The Messenger, Georgia
June 6 2005

Tbilisi shows willingness for compromise on Abkhaz railway
Paper speculates that base agreement was in exchange for Trans
Caucasus Railroad
By M. Alkhazashvili

The Georgian government is reportedly ready to compromise on the long
awaited railroad project to reconnect Russia and Armenia via
Abkhazia. While political groups applaud the change, Georgian media
speculates that Russia stipulated the railroad as a condition to
close its military bases here.

The Georgian government has softened its position regarding the Trans
Caucasian Railway, which connects Armenia and Russia via Georgia
proper and separatist-controlled Abkhazia. According statements from
government officials, Georgia agrees to allow the railway to
operation, if Georgian refugees are simultaneously returned to
Abkhazia.

According to Speaker of Parliament Nino Burjanadze, this is a marked
changed; a few years ago the government's position was unilaterally:
first the return of the refugees and then the railway. "But over the
last two years, we have changed our position and have agreed to
implementing these processes simultaneously," she is quoted as saying
by the newspaper Alia.

The announcement was made after Burjanadze spoke with Armenian Prime
Minister Andranik Markarian. For years, Armenian officials have
underlined the importance of restoring the Trans Caucasian railway,
and Markarian's June 2 visit was no exception.

The fact that he came to Tbilisi for a CIS summit places the issue in
a wider context. The newspaper Alia went so far as to report that
Russia is demanding the restoration of the railway in return for
withdrawing its military bases from Georgia.

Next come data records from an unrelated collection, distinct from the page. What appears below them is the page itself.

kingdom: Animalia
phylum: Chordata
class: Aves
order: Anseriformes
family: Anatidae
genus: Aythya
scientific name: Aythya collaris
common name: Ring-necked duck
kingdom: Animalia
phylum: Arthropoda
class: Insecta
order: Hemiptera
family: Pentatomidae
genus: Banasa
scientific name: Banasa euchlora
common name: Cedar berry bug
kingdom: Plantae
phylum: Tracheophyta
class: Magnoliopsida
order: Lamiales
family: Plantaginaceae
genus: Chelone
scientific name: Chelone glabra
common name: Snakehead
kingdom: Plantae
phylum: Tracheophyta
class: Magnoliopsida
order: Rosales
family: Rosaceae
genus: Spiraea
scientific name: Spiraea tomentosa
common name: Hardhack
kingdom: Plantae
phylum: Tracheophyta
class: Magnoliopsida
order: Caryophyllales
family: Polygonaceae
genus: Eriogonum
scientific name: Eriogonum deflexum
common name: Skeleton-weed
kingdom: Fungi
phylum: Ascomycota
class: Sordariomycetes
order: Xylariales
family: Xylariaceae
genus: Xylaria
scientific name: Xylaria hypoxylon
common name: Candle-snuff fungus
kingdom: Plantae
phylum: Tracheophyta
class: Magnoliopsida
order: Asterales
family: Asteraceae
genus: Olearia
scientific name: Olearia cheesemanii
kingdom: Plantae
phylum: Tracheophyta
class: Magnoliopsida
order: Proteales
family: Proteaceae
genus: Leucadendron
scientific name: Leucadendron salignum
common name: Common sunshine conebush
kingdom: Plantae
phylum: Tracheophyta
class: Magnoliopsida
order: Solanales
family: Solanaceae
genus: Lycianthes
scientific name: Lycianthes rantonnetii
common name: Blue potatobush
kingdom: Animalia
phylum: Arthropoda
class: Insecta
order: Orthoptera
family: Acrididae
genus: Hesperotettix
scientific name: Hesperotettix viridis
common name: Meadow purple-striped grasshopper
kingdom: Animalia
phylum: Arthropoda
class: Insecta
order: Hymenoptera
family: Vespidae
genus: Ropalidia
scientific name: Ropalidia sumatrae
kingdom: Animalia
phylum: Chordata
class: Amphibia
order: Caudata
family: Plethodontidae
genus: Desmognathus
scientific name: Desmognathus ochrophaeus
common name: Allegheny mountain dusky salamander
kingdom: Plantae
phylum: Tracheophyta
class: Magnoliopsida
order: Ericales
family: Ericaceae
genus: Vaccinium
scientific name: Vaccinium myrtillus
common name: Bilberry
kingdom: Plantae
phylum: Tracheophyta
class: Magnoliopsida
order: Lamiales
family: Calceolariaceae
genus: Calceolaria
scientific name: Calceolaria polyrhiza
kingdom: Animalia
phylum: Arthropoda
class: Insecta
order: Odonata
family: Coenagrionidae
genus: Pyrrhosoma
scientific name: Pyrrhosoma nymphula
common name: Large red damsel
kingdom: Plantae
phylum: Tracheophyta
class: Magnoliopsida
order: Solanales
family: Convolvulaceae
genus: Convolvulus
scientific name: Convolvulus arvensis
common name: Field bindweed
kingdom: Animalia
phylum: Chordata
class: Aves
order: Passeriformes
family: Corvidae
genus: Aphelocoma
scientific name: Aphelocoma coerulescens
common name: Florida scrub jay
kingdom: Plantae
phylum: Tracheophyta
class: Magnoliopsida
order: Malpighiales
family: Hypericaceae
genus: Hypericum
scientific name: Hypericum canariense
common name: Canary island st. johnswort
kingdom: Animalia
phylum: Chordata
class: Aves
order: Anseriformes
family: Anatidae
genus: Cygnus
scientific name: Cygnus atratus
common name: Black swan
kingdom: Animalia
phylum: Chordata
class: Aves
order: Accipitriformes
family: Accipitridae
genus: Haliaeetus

However, according to Georgian officials, the government's new
compromising attitude boils down to economics. MP Kote Gabashvili,
chair of the parliamentary foreign relations committee, explained it
as a simple change in tactics: unilateralism failed to produce
results. Now the accent will be placed on implementing profitable
economic projects.

Russia is Armenia's main strategic and trade partner. Given Yerevan's
vital interest in restoring the key link with Russia, Georgia has
frequently asked Armenia to use its leverage with Russia to resolve
the frozen Abkhazia conflict.

"We ask only ask that Russia adopts an objective position in regard
to Abkhazia. That Russia plays the role of mediator, speeds up the
negotiation process and the return of the Georgian refugees,"
Burjanadze was quoted by Khvalindeli Dghe as saying. "In such case,
clearly the railway restoration process will begin very quickly...our
formula is well known: the Trans Caucasus Railway will be restored in
parallel with the settlement of certain political processes and the
return of refugees, beginning with the Gali region," she said.

According to reports by the Georgian media, an agreement is on the
horizon. "Tbilisi is being promised a minor breakthrough in the Gali
issue, namely the return of the refugees and an autonomous status for
the region [which has traditionally been inhabited largely by ethnic
Georgians]. Gali will come under the influence of Tbilisi and yet
remain in the interests of Sokhumi. They will leave the local
administration to a Georgian [in Gali]," Alia reports.

Opposition parties also support restoring the railway in conjunction
with returning refugees. According to a representative of the New
Rights Irakli Iashvili, opening the railroad without any political
justification would be unacceptable. "It would be wrong if we don't
receive political benefits and open the railway for purely economic
reasons," he said. But he added that returning the refugees to
Abkhazia is a viable benefit.

Republican Party leader Davit Berdzenishvili also agrees with the
government's new position. According to him, the railway should be
opened, as should the highway. He added that Georgian-Abkhazian
companies should be created, because the more economically powerful
Georgia is, the easier it will be to regain Abkhazia.